The Notes were reclassified from non-current debt to current debt within the consolidated balance sheet as of December 31, 2023 given the Notes are callable within 12-months from the reporting date.
The indenture governing the Notes includes restrictive covenants that, among other things, limit the Company’s ability to incur additional debt or liens, make restricted payments or investments, dispose of significant assets, transfer intellectual property, or enter into transactions with affiliates. On March 7, 2024, the Company repaid approximately $30.9 million of the $150.0 million Notes, leaving approximately $119.1 million aggregate principal amount of Notes outstanding as of March 7, 2024. Refer to Note 23 herein for details on the repayment, along with an amendment to the indenture done in connection with the Disposition which requires that 95% of the net proceeds of any future asset sales be used to repay the Notes.
In accounting for the Notes, the Company bifurcated a derivative liability representing the conversion option, with a fair value at issuance of $31.6 million. To measure the fair value of the derivative liability, the Company compared the calculated value of the Notes with the indicated value of the host instrument, defined as the straight-debt component of the Notes. The difference between the value of the straight-debt host instrument and the fair value of the Notes resulted in the value of the derivative liability. The value of the straight-debt host instrument was estimated based on a binomial lattice model, excluding the conversion option and the make-whole payment upon conversion. The derivative liability is remeasured at each reporting date with the resulting gain or loss recorded in change in fair value of derivative liability within the consolidated statements of operations. As of December 31, 2023, the Company determined the fair value of the derivative liability was immaterial as (i) the closing share price of our Class A common stock was $0.25 as of December 29, 2023, and (ii) each holder of a Note has the right to require the Company to repurchase, for cash, all or a portion of the Notes held by such holder at any time on or after December 3, 2024 (i.e., the third anniversary of the issuance of the Notes), at a repurchase price equal the principal amount plus accrued and unpaid interest.

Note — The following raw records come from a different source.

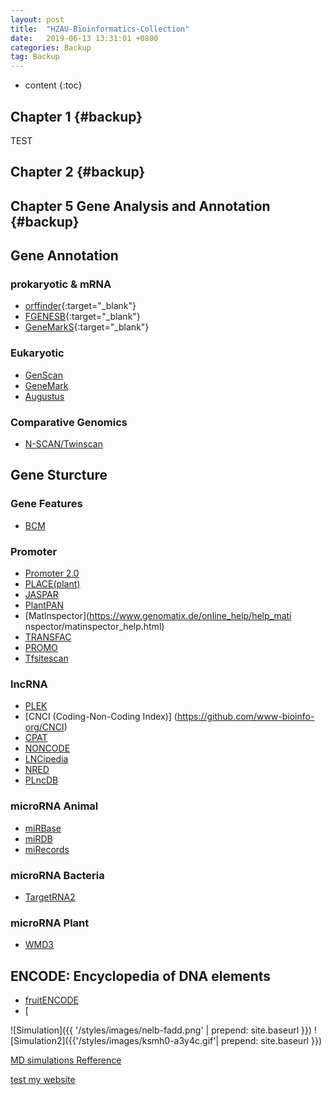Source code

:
 ```yaml
---
layout: post
title:  "HZAU-Bioinformatics-Collection"
date:   2019-06-13 13:31:01 +0800
categories: Backup
tag: Backup
---
```


* content
{:toc}



Chapter 1			{#backup}
------------------------


TEST


Chapter 2    {#backup} 
-------------------------------

Chapter 5 Gene Analysis and Annotation    {#backup} 
-------------------------------
## Gene Annotation
### prokaryotic & mRNA
+ [orffinder](https://www.ncbi.nlm.nih.gov/orffinder/){:target="_blank"}
+ [FGENESB](http://linux1.softberry.com/berry.phtml?topic=fgenesb&group=programs&subgroup=gfindb){:target="_blank"}
+ [GeneMarkS](http://exon.biology.gatech.edu/GeneMark/genemarks.cgi){:target="_blank"}

### Eukaryotic
+ [GenScan](http://hollywood.mit.edu/GENSCAN.html)
+ [GeneMark](http://exon.biology.gatech.edu/GeneMark/gmhmme.cgi)
+ [Augustus](http://bioinf.uni-greifswald.de/augustus/submission.php)

### Comparative Genomics 
+ [N-SCAN/Twinscan](http://mblab.wustl.edu/nscan/)

## Gene Sturcture
### Gene Features
+ [BCM](http://arete.ibb.waw.pl/PL/html/gene_feature_searches_bcm.html)
### Promoter
+ [Promoter 2.0](http://www.cbs.dtu.dk/services/Promoter/)
+ [PLACE(plant)](https://www.dna.affrc.go.jp/PLACE/?action=newplace)
+ [JASPAR](http://jaspar.genereg.net/inference)
+ [PlantPAN](http://plantpan.itps.ncku.edu.tw/promoter.php)
+ [Matlnspector](https://www.genomatix.de/online_help/help_mati nspector/matinspector_help.html)
+ [TRANSFAC](http://genexplain.com/transfac/)
+ [PROMO](http://alggen.lsi.upc.es/cgibin/promo_v3/promo/promoinit.cgi?dirDB=TF_8.3)
+ [Tfsitescan](http://www.ifti.org/cgi-bin/ifti/Tfsitescan.pl)
### lncRNA
+ [PLEK](https://sourceforge.net/projects/plek/)
+ [CNCI (Coding-Non-Coding Index)] (https://github.com/www-bioinfo-org/CNCI)
+ [CPAT](http://lilab.research.bcm.edu/cpat/)
+ [NONCODE](http://www.noncode.org/blast.php)
+ [LNCipedia](https://lncipedia.org/)
+ [NRED](https://www.hsls.pitt.edu/obrc/index.php?page=URL1237993821)
+ [PLncDB](https://omictools.com/plncdb-tool)
### microRNA Animal
+ [miRBase](http://www.mirbase.org/search.shtml)
+ [miRDB](http://mirdb.org/miRDB/mining.html)
+ [miRecords](http://mirecords.umn.edu/miRecords/)
### microRNA Bacteria
+ [TargetRNA2](http://cs.wellesley.edu/~btjaden/TargetRNA2/)
### microRNA Plant
+ [WMD3](http://wmd3.weigelworld.org/cgi-bin/webapp.cgi)
## ENCODE: Encyclopedia of DNA elements
+ [fruitENCODE](http://www.epigenome.cuhk.edu.hk/encode.html)
+ [




![Simulation]({{ '/styles/images/nelb-fadd.png' | prepend: site.baseurl  }})
![Simulation2]({{'/styles/images/ksmh0-a3y4c.gif'| prepend: site.baseurl  }})

[MD simulations Refference](http://ibi.hzau.edu.cn/ComputationalBiochemistry/index2.html)

[test my website](https://xanadu314.github.io/mdsimulations/)
 

[jekyll]:      http://jekyllrb.com
[jekyll-gh]:   https://github.com/jekyll/jekyll
[jekyll-help]: https://github.com/jekyll/jekyll-help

Interest expense on the Notes is recognized at an effective interest rate of 15% and totaled $15.1 million and $14.4 million for the year ended December 31, 2023 and 2022, respectively of which amortization of the debt discount and issuance costs comprised $5.0 million and $4.3 million for the year ended December 31, 2023 and 2022, respectively.
The net carrying amount of the Notes as of December 31, 2023 was:
December 31,
2023
December 31,
2022
Principal outstanding$150,000 $150,000 
Unamortized debt discount and issuance costs(25,023)(31,252)
Net carrying value$124,977 $118,748 
The fair value of the Notes as of December 31, 2023 was approximately $112.8 million. The fair value of the Notes was estimated using Level 3 inputs.